In addition to these general guidelines, there are some specific recommendations for children. The American Academy of Orthodontists (AAO) recommends that your child have an orthodontic examination by age 7 — for two very good reasons.
Early Age Dental Development
One reason stems from the fact that there’s a wide disparity in tooth development at that age — so it takes an expert to tell if a child may actually have an orthodontic problem, or if it’s just a normal developmental variation. By that time, an orthodontist can usually determine whether or not there will be adequate room in the mouth to accommodate the permanent teeth.
Identifying Potential Issues
The second reason for an early exam is that many conditions are far easier to treat if they’re caught at an early stage, when children’s natural growth processes are in full swing. For example, a palatal expander appliance can effectively treat a child’s crossbite (a condition where the upper teeth close inside the lower ones) because a youngster’s jaw is still growing rapidly. However, if left untreated, oral surgery could later be required to correct this serious condition. Read more about common orthodontic issues that require treatment here.

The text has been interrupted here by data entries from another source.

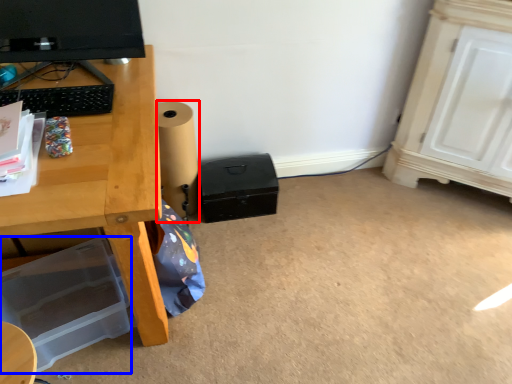
Question: Which of the following is the closest to the observer, speaker (highlighted by a red box) or box (highlighted by a blue box)?

Choices:
 (A) speaker
 (B) box

Answer: (B)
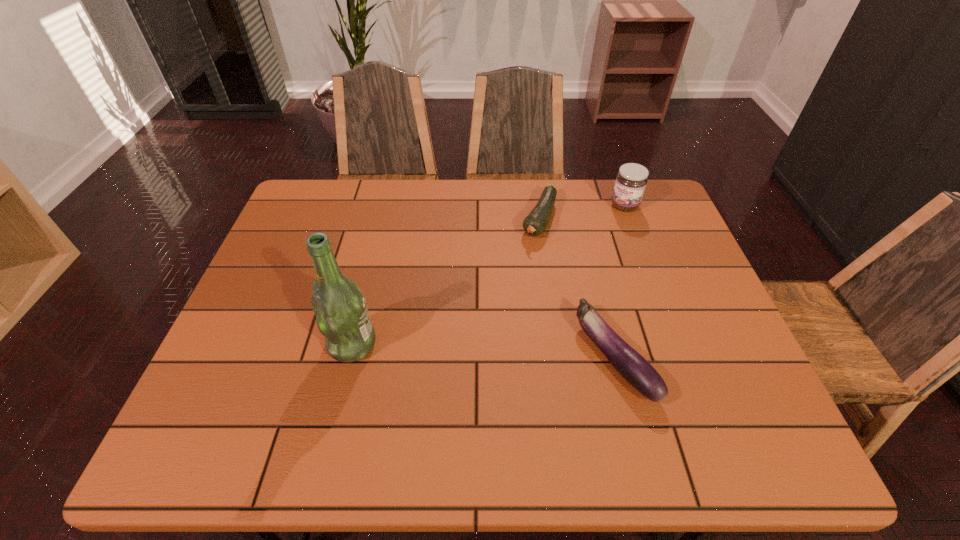
The image size is (960, 540). In order to click on blank region between the third shortest object and the eggplant in this screenshot , I will do `click(619, 281)`.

There are other problems commonly seen in childhood that may also benefit from orthodontic treatment. These include the early or late loss of baby teeth, persistent thumb sucking, tongue thrusting and mouth breathing. If you notice any of these symptoms, it may be time to visit our office. But keep in mind that early screening doesn’t mean treatment has to start right away — In fact, most kids don’t begin active orthodontic treatment until they’re 9-14 years old.
If a child undergoes treatment early, will this prevent the need for braces as an adolescent?

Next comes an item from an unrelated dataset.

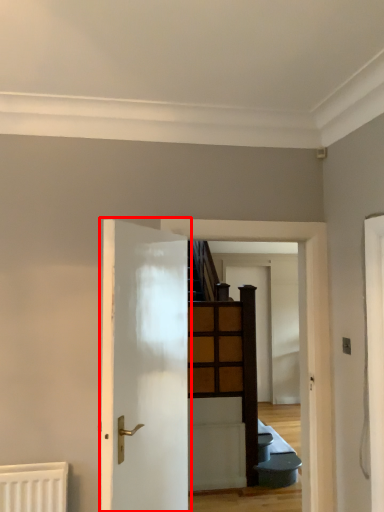
Question: Observing the image, what is the correct spatial positioning of door (annotated by the red box) in reference to door?

Choices:
 (A) right
 (B) left

Answer: (B)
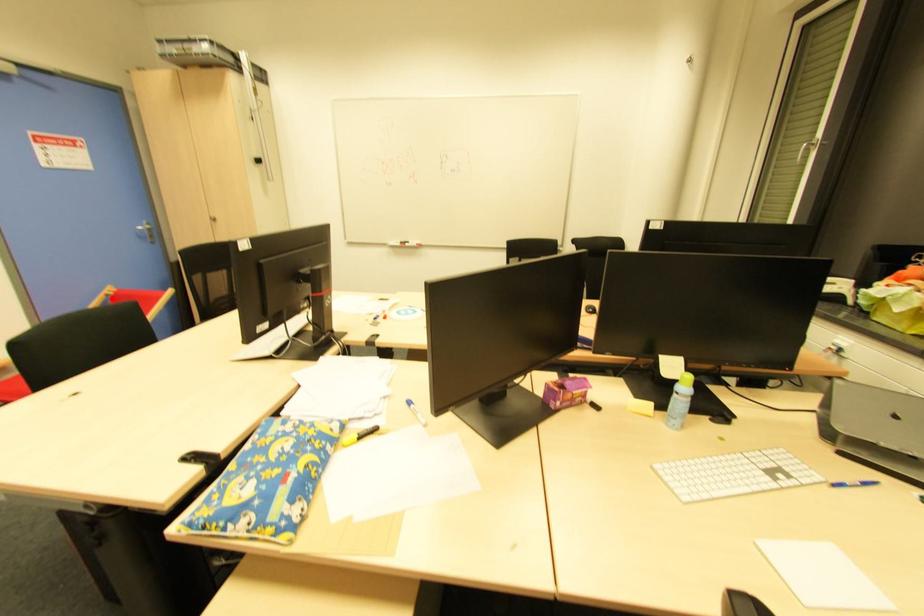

Early orthodontic treatment can begin the correction of significant problems, prevent more severe problems from developing, and simplify future treatment. Because all of the permanent teeth have not yet erupted when early treatment is performed, their final alignment may not have been corrected.
Typically, a shortened comprehensive phase of treatment, known as Phase II treatment, in the teen years, after all the permanent teeth have erupted, completes the correction. However, in some circumstances, further orthodontic treatment may not be indicated.